WiFi Channel State Information (CSI)-based activity recognition has sparked numerous studies due to its widespread availability and privacy protection. However, when applied in practical applications, general CSI-based recognition models may face challenges related to the limited generalization capability, since individuals with different behavior habits will cause various fluctuations in CSI data and it is difficult to gather enough training data to cover all kinds of motion habits. To tackle this problem, we design a diffusion model-based Contrastive Learning framework for human Activity Recognition (CLAR) using WiFi CSI. On the basis of the contrastive learning framework, we primarily introduce two components for CLAR to enhance CSI-based activity recognition. To generate diverse augmented data and complement limited training data, we propose a diffusion model-based time series-specific augmentation model.

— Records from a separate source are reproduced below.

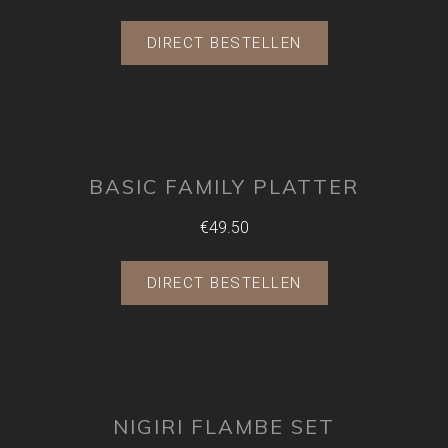
DIRECT BESTELLEN
BASIC FAMILY PLATTER
€49.50
DIRECT BESTELLEN
NIGIRI FLAMBE SET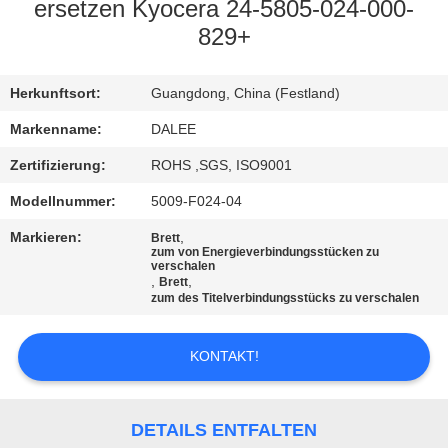
ersetzen Kyocera 24-5805-024-000-
TRETEN
829+
SIE
Herkunftsort:
Guangdong, China (Festland)
MIT
UNS
Markenname:
DALEE
IN
Zertifizierung:
ROHS ,SGS, ISO9001
VERBINDUNG
Modellnummer:
5009-F024-04
Markieren:
,
Brett
zum von Energieverbindungsstücken zu
FORDERN
verschalen
,
,
Brett
SIE
zum des Titelverbindungsstücks zu verschalen
EIN
KONTAKT!
ZITAT
NEWS
DETAILS ENTFALTEN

In contrast to typical diffusion models that directly apply conditions to the generative process, potentially resulting in distorted CSI data, our tailored model dissects these condition into the high-frequency and low-frequency components, and then applies these conditions to the generative process with varying weights. This can alleviate data distortion and yield high-quality augmented data. To efficiently capture the difference of the sample importance, we present an adaptive weight algorithm. Different from typical contrastive learning methods which equally consider all the training samples, this algorithm adaptively adjusts the weights of positive sample pairs for learning better data representations. The experiments suggest that CLAR achieves significant gains compared to state-of-the-art methods.

翻译：基于WiFi信道状态信息（CSI）的活动识别因其广泛可用性和隐私保护特性而引发了大量研究。然而，当应用于实际场景时，通用的基于CSI的识别模型可能面临泛化能力有限的挑战，因为具有不同行为习惯的个体会导致CSI数据的各种波动，且难以收集足够的训练数据以覆盖所有类型的运动习惯。为解决这一问题，我们设计了一种基于扩散模型的对比学习框架用于人类活动识别（CLAR），该框架利用WiFi CSI数据。在对比学习框架的基础上，我们主要为CLAR引入了两个组件以增强基于CSI的活动识别性能。为了生成多样化的增强数据并补充有限的训练数据，我们提出了一种基于扩散模型的时序数据专用增强模型。与典型的扩散模型直接将条件应用于生成过程（可能导致CSI数据失真）不同，我们定制的模型将这些条件分解为高频和低频分量，然后以不同权重将这些条件应用于生成过程。这可以减轻数据失真并产生高质量的增强数据。为了有效捕捉样本重要性的差异，我们提出了一种自适应权重算法。与典型的对比学习方法平等对待所有训练样本不同，该算法自适应地调整正样本对的权重，以学习更好的数据表示。实验表明，与现有最先进方法相比，CLAR取得了显著的性能提升。